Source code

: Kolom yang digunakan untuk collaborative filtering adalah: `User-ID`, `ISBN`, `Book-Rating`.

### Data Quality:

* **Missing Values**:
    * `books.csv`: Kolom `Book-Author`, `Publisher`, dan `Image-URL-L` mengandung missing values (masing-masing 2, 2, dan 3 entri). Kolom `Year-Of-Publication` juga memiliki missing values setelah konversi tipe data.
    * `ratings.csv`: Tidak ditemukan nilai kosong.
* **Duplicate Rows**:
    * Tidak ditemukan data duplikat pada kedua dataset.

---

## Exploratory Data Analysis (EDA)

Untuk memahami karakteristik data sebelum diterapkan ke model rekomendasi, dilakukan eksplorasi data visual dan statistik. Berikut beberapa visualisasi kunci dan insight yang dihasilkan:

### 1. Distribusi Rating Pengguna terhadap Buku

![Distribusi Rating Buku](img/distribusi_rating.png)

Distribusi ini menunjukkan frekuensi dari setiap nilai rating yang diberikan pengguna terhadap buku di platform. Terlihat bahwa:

----

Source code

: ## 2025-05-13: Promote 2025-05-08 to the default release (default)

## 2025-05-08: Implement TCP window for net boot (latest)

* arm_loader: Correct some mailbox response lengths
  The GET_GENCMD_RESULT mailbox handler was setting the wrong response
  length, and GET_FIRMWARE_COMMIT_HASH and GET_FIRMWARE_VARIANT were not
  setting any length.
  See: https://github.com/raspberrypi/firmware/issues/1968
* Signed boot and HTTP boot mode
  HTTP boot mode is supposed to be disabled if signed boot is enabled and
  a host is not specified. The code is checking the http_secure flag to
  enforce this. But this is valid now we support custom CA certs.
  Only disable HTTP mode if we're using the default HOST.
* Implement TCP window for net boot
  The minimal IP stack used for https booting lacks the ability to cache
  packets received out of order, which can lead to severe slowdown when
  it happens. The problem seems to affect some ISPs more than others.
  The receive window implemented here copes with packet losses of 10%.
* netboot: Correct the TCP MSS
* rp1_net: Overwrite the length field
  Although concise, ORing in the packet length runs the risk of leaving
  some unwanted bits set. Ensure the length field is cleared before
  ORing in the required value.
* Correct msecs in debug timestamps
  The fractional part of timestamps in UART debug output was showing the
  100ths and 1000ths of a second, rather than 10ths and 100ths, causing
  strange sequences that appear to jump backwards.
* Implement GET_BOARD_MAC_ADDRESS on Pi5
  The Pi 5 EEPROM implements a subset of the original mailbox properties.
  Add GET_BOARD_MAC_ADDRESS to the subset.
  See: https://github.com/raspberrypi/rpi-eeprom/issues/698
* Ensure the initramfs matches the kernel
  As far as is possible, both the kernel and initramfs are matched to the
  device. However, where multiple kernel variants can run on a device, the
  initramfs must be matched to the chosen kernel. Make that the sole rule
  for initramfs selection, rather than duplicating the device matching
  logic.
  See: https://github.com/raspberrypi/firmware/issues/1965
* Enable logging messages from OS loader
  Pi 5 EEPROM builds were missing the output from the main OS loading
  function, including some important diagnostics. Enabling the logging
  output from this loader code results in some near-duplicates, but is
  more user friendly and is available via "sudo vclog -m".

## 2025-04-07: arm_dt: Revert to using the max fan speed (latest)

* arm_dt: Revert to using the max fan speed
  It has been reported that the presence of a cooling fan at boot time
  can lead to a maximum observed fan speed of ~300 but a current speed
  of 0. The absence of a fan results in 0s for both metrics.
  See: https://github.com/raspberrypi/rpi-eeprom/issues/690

----

Work item — Can you swap "frekuensi" for "jumlah kemunculan" in the stretch of the material from the line containing "### 1. Distribusi" through the line containing "Distribusi ini menunjukkan", returning only those lines and leaving everything else in them unchanged?

Task answer —
### 1. Distribusi Rating Pengguna terhadap Buku

![Distribusi Rating Buku](img/distribusi_rating.png)

Distribusi ini menunjukkan jumlah kemunculan dari setiap nilai rating yang diberikan pengguna terhadap buku di platform. Terlihat bahwa:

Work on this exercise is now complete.